- Huashan Subdistrict Location in Hunan.
- Coordinates: 27°44′36″N 111°59′26″E﻿ / ﻿27.74333°N 111.99056°E
- Country: People's Republic of China
- Province: Hunan
- Prefecture-level city: Loudi
- district: Louxing District

Area
- • Total: 4.6 km^{2} (1.8 sq mi)

Population (2015)
- • Total: 40,000
- • Density: 8,700/km^{2} (23,000/sq mi)
- Time zone: UTC+8 (China Standard)
- Postal code: 417000
- Area code: 0738

= Huashan, Loudi =

Huashan Subdistrict (花山街道 (Huāshān Jiēdào)) is a subdistrict in Louxing District of Loudi City, Hunan Province, People's Republic of China.

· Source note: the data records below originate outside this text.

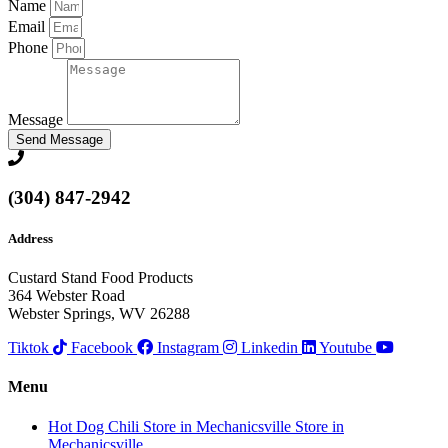
Name
Email
Phone
Message
Send Message
(304) 847-2942
Address
Custard Stand Food Products
364 Webster Road
Webster Springs, WV 26288
Tiktok
Facebook
Instagram
Linkedin
Youtube
Menu
Hot Dog Chili
Store in Mechanicsville
Store in
Mechanicsville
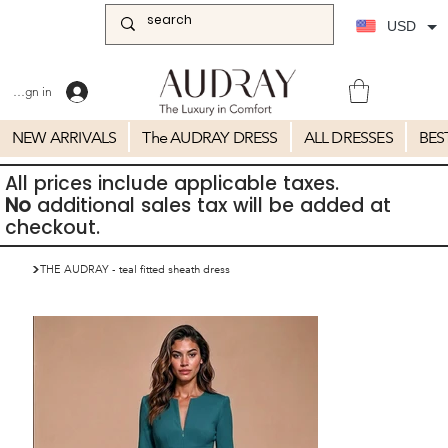
USD
Sign in
NEW ARRIVALS
The AUDRAY DRESS
ALL DRESSES
BES
All prices include applicable taxes.
No
additional sales tax will be added at
checkout.
>
THE AUDRAY - teal fitted sheath dress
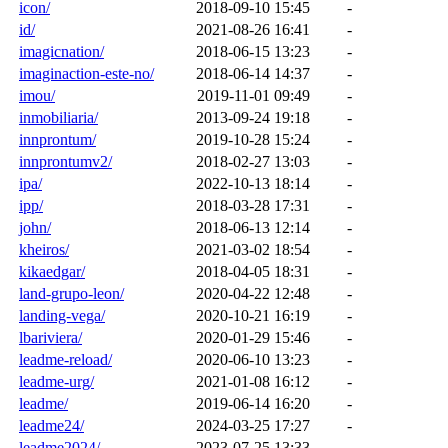
icon/
2018-09-10 15:45
-
id/
2021-08-26 16:41
-
imagicnation/
2018-06-15 13:23
-
imaginaction-este-no/
2018-06-14 14:37
-
imou/
2019-11-01 09:49
-
inmobiliaria/
2013-09-24 19:18
-
innprontum/
2019-10-28 15:24
-
innprontumv2/
2018-02-27 13:03
-
ipa/
2022-10-13 18:14
-
ipp/
2018-03-28 17:31
-
john/
2018-06-13 12:14
-
kheiros/
2021-03-02 18:54
-
kikaedgar/
2018-04-05 18:31
-
land-grupo-leon/
2020-04-22 12:48
-
landing-vega/
2020-10-21 16:19
-
lbariviera/
2020-01-29 15:46
-
leadme-reload/
2020-06-10 13:23
-
leadme-urg/
2021-01-08 16:12
-
leadme/
2019-06-14 16:20
-
leadme24/
2024-03-25 17:27
-
leadme2024/
2023-07-25 13:33
-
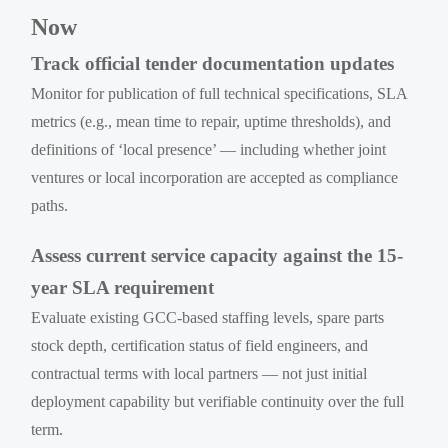
Now
Track official tender documentation updates
Monitor for publication of full technical specifications, SLA
metrics (e.g., mean time to repair, uptime thresholds), and
definitions of ‘local presence’ — including whether joint
ventures or local incorporation are accepted as compliance
paths.
Assess current service capacity against the 15-
year SLA requirement
Evaluate existing GCC-based staffing levels, spare parts
stock depth, certification status of field engineers, and
contractual terms with local partners — not just initial
deployment capability but verifiable continuity over the full
term.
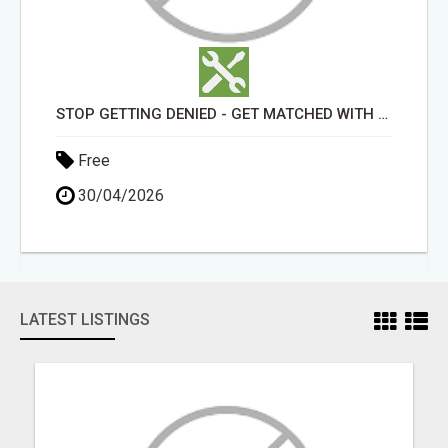
STOP GETTING DENIED - GET MATCHED WITH REAL FUNDING OPTIONS
Free
30/04/2026
LATEST LISTINGS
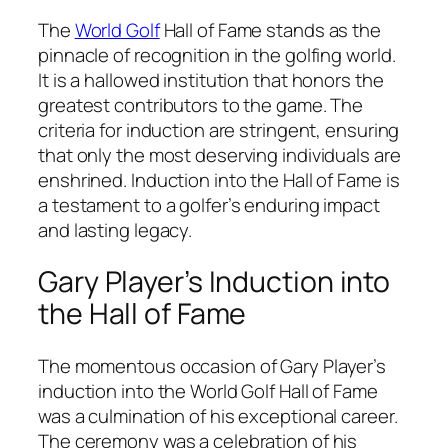
The
World Golf
Hall of Fame stands as the
pinnacle of recognition in the golfing world.
It is a hallowed institution that honors the
greatest contributors to the game. The
criteria for induction are stringent, ensuring
that only the most deserving individuals are
enshrined. Induction into the Hall of Fame is
a testament to a golfer’s enduring impact
and lasting legacy.
Gary Player’s Induction into
the Hall of Fame
The momentous occasion of Gary Player’s
induction into the World Golf Hall of Fame
was a culmination of his exceptional career.
The ceremony was a celebration of his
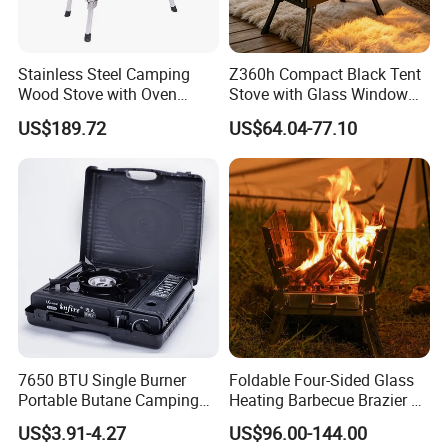
Advanced design makes combustion more efficient and
Stainless Steel Camping
Z360h Compact Black Tent
energy saving
Wood Stove with Oven
Stove with Glass Window
Outdoor Stove for BBQ
for Outdoor Cooking
US$189.72
US$64.04-77.10
Heating
Adopts special piezoelectric element with more than
30,000 times
igniton
Detachable for convenient cleaning and maintenance
Convenient operation, easy to adjust the flame for your
ideal cooking ,very steady , safe and reliable
7650 BTU Single Burner
Foldable Four-Sided Glass
Portable Butane Camping
Heating Barbecue Brazier 2-
Stove, Adjustable Flame
in-1 Outdoor Indoor BBQ
US$3.91-4.27
US$96.00-144.00
High Power Outdoor Gas
Stove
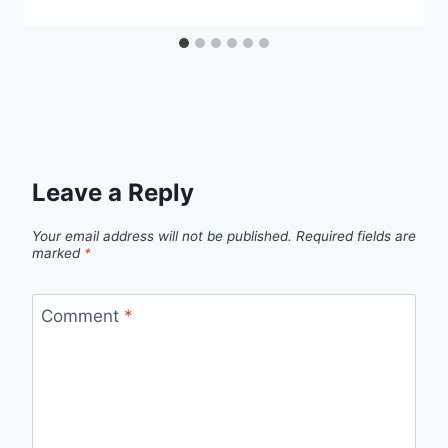
Leave a Reply
Your email address will not be published.
Required fields are
marked
*
Comment
*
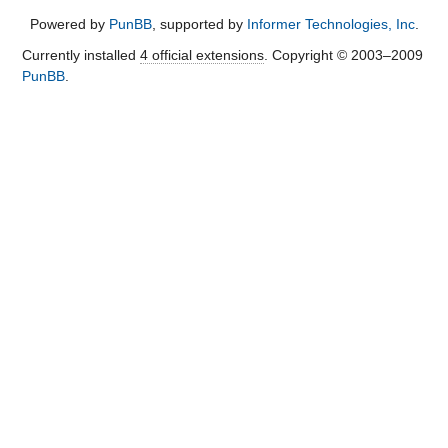
Powered by
PunBB
, supported by
Informer Technologies, Inc
.
Currently installed
4 official extensions
. Copyright © 2003–2009
PunBB
.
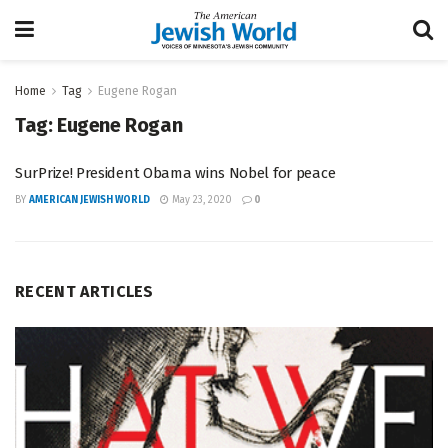
Home
Tag
Eugene Rogan
Tag:
Eugene Rogan
SurPrize! President Obama wins Nobel for peace
BY
AMERICAN JEWISH WORLD
May 23, 2020
0
RECENT ARTICLES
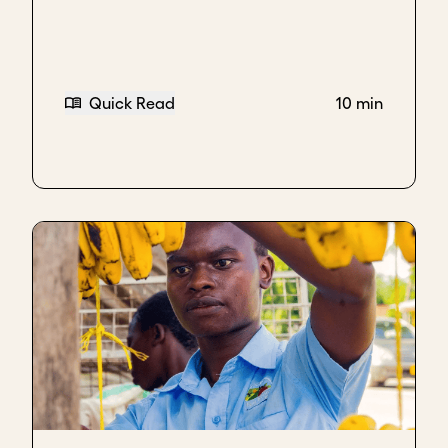
Quick Read
10 min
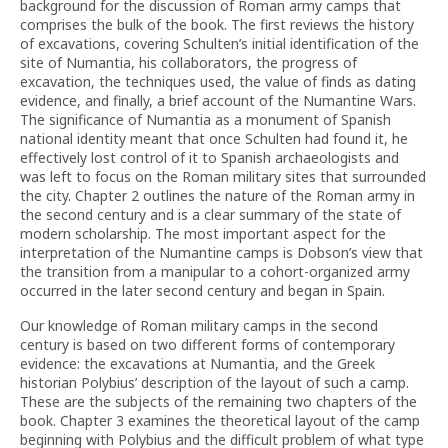
background for the discussion of Roman army camps that
comprises the bulk of the book. The first reviews the history
of excavations, covering Schulten’s initial identification of the
site of Numantia, his collaborators, the progress of
excavation, the techniques used, the value of finds as dating
evidence, and finally, a brief account of the Numantine Wars.
The significance of Numantia as a monument of Spanish
national identity meant that once Schulten had found it, he
effectively lost control of it to Spanish archaeologists and
was left to focus on the Roman military sites that surrounded
the city. Chapter 2 outlines the nature of the Roman army in
the second century and is a clear summary of the state of
modern scholarship. The most important aspect for the
interpretation of the Numantine camps is Dobson’s view that
the transition from a manipular to a cohort-organized army
occurred in the later second century and began in Spain.
Our knowledge of Roman military camps in the second
century is based on two different forms of contemporary
evidence: the excavations at Numantia, and the Greek
historian Polybius’ description of the layout of such a camp.
These are the subjects of the remaining two chapters of the
book. Chapter 3 examines the theoretical layout of the camp
beginning with Polybius and the difficult problem of what type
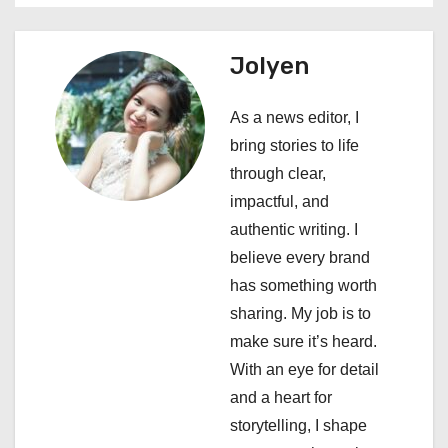
a
Jolyen
v
i
As a news editor, I
bring stories to life
g
through clear,
a
impactful, and
authentic writing. I
t
believe every brand
i
has something worth
sharing. My job is to
o
make sure it’s heard.
n
With an eye for detail
and a heart for
storytelling, I shape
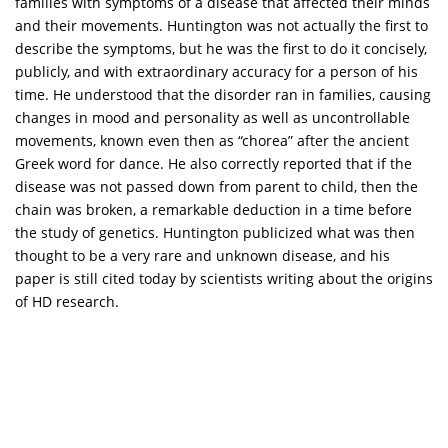
families with symptoms of a disease that affected their minds
and their movements. Huntington was not actually the first to
describe the symptoms, but he was the first to do it concisely,
publicly, and with extraordinary accuracy for a person of his
time. He understood that the disorder ran in families, causing
changes in mood and personality as well as uncontrollable
movements, known even then as “chorea” after the ancient
Greek word for dance. He also correctly reported that if the
disease was not passed down from parent to child, then the
chain was broken, a remarkable deduction in a time before
the study of genetics. Huntington publicized what was then
thought to be a very rare and unknown disease, and his
paper is still cited today by scientists writing about the origins
of HD research.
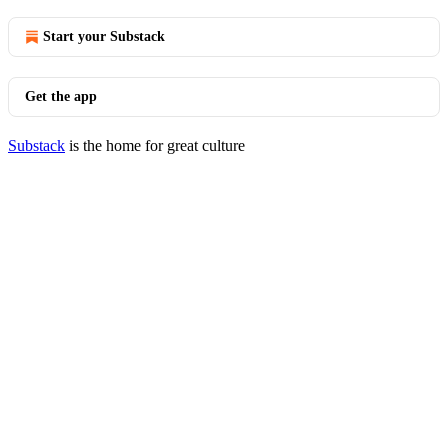
Start your Substack
Get the app
Substack
is the home for great culture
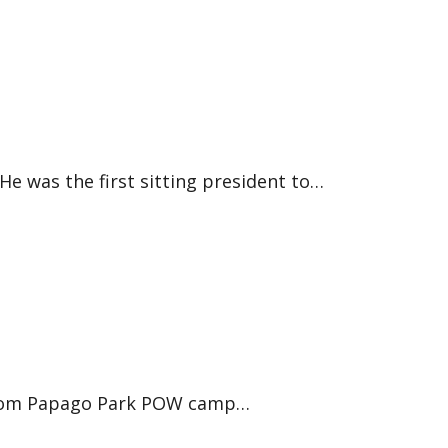
e was the first sitting president to…
d from Papago Park POW camp…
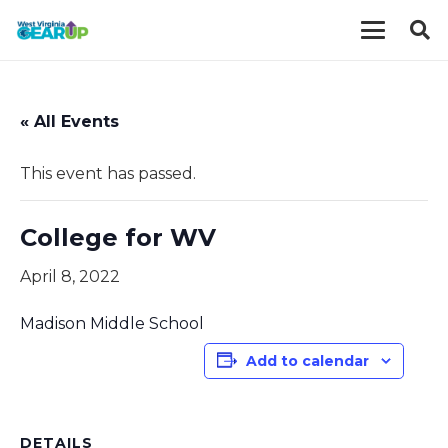
« All Events
This event has passed.
College for WV
April 8, 2022
Madison Middle School
Add to calendar
DETAILS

==Administrative divisions==
The subdistrict is divided into 10 communities, which include the following areas:
- Tiedong Community (铁东社区)
- Tiexi Community (铁西社区)
- Shentongwan Community (神童湾社区)
- Daqiao Community (大桥社区)
- Huashan Community (花山社区)
- Qingtan Community (清潭社区)
- Shantang Community (山塘社区)
- Sitang Community (思塘社区)
- Guanhua Community (观化社区)
- Duijiang Community (对江社区)

==Geography==
Lianshui River flows through the subdistrict.

==Economy==
The local economy is primarily based upon commerce and local industry.

==Hospital==
Loudi No. 2 Hospital is situated at the subdistrict.

==Transportation==
===Railway===
The Luoyang–Zhanjiang Railway, from Luoyang City, Henan Province to Zhanjiang City, Guangdong Province runs through the subdistrict.

The Shanghai–Kunming railway, more commonly known as "Hukun railway", is a west–east railway passing through the subdistrict.

===Road===
Lianbin Street passes across the subdistrict west to east. And Louxing South Road runs through the subdistrict north to south.